→ Exercise task
Set out as a numbered list every line from the one containing "phylum: Arthropoda" up to and including the one containing "genus: Pezicula", leaving out any blank lines.

→ Material to process
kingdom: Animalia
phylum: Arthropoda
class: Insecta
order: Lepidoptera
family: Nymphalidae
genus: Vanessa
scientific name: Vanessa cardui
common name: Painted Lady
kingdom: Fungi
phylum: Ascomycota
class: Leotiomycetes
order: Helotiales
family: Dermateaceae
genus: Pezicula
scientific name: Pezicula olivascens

---

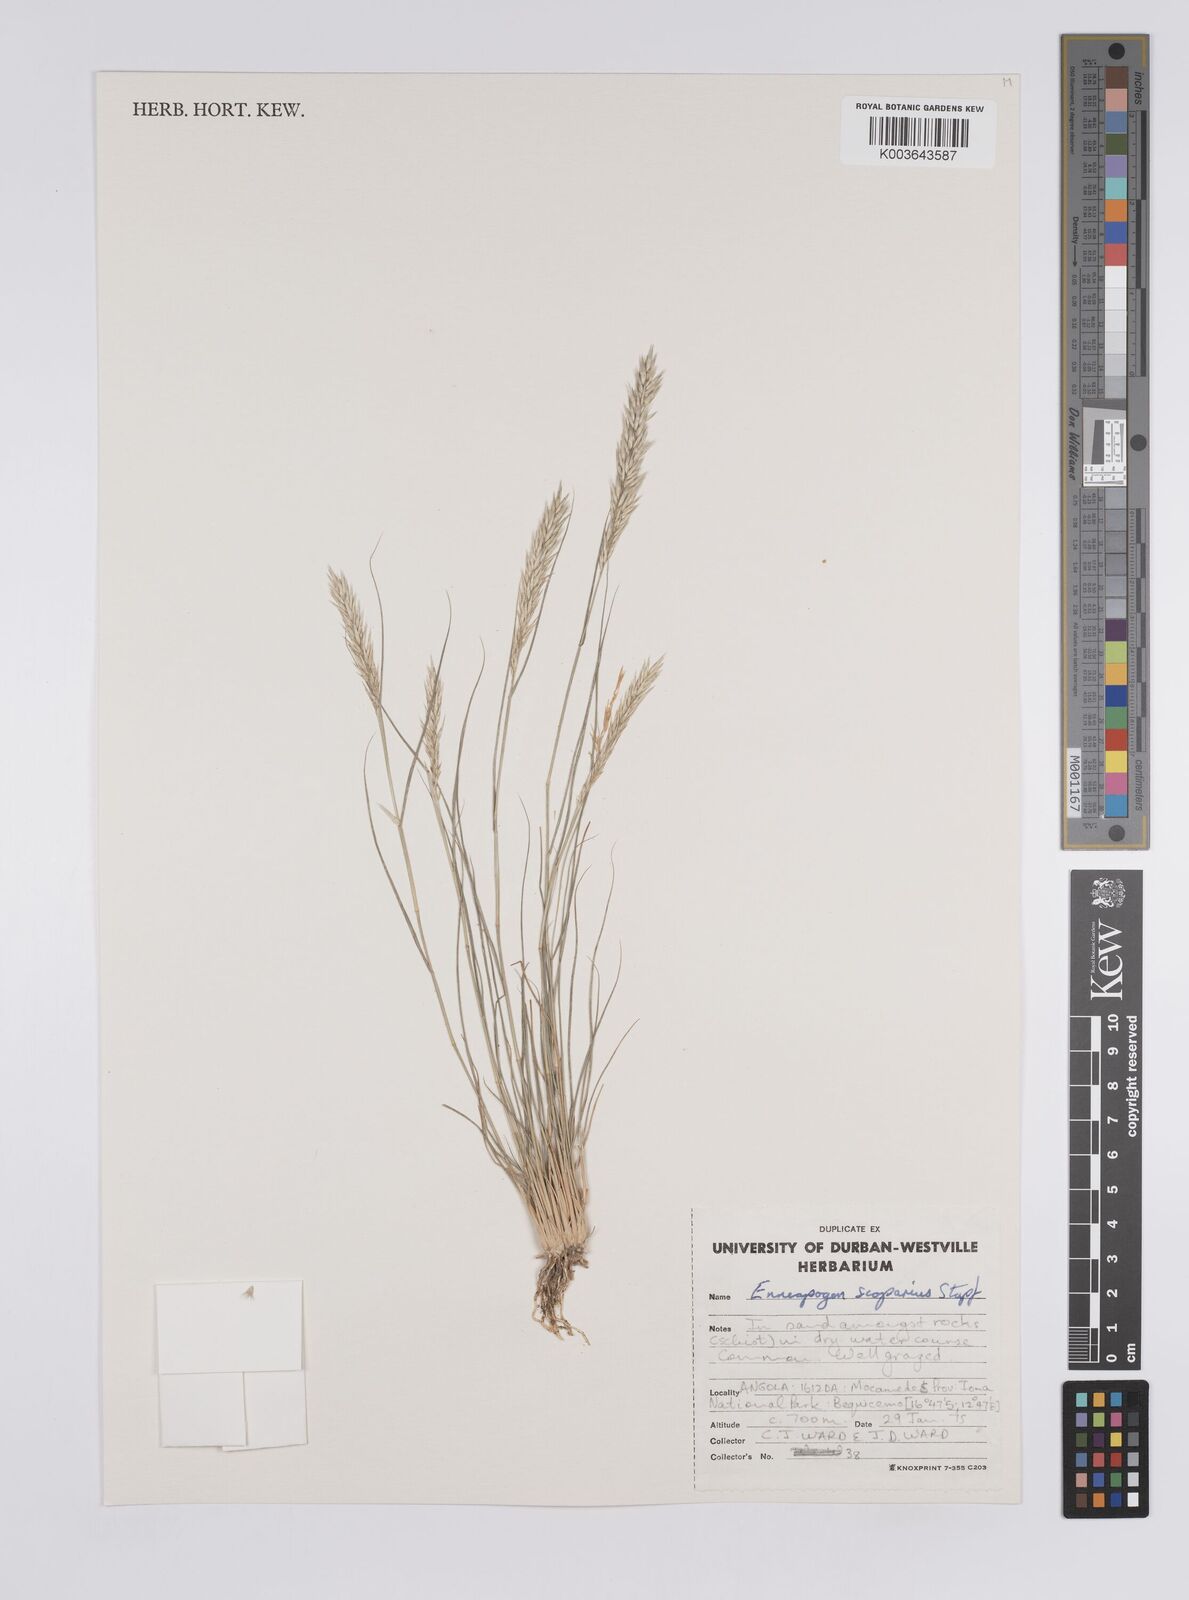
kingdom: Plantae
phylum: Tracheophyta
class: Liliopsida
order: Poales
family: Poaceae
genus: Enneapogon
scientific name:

→ Solution to this task
1. phylum: Arthropoda
2. class: Insecta
3. order: Lepidoptera
4. family: Nymphalidae
5. genus: Vanessa
6. scientific name: Vanessa cardui
7. common name: Painted Lady
8. kingdom: Fungi
9. phylum: Ascomycota
10. class: Leotiomycetes
11. order: Helotiales
12. family: Dermateaceae
13. genus: Pezicula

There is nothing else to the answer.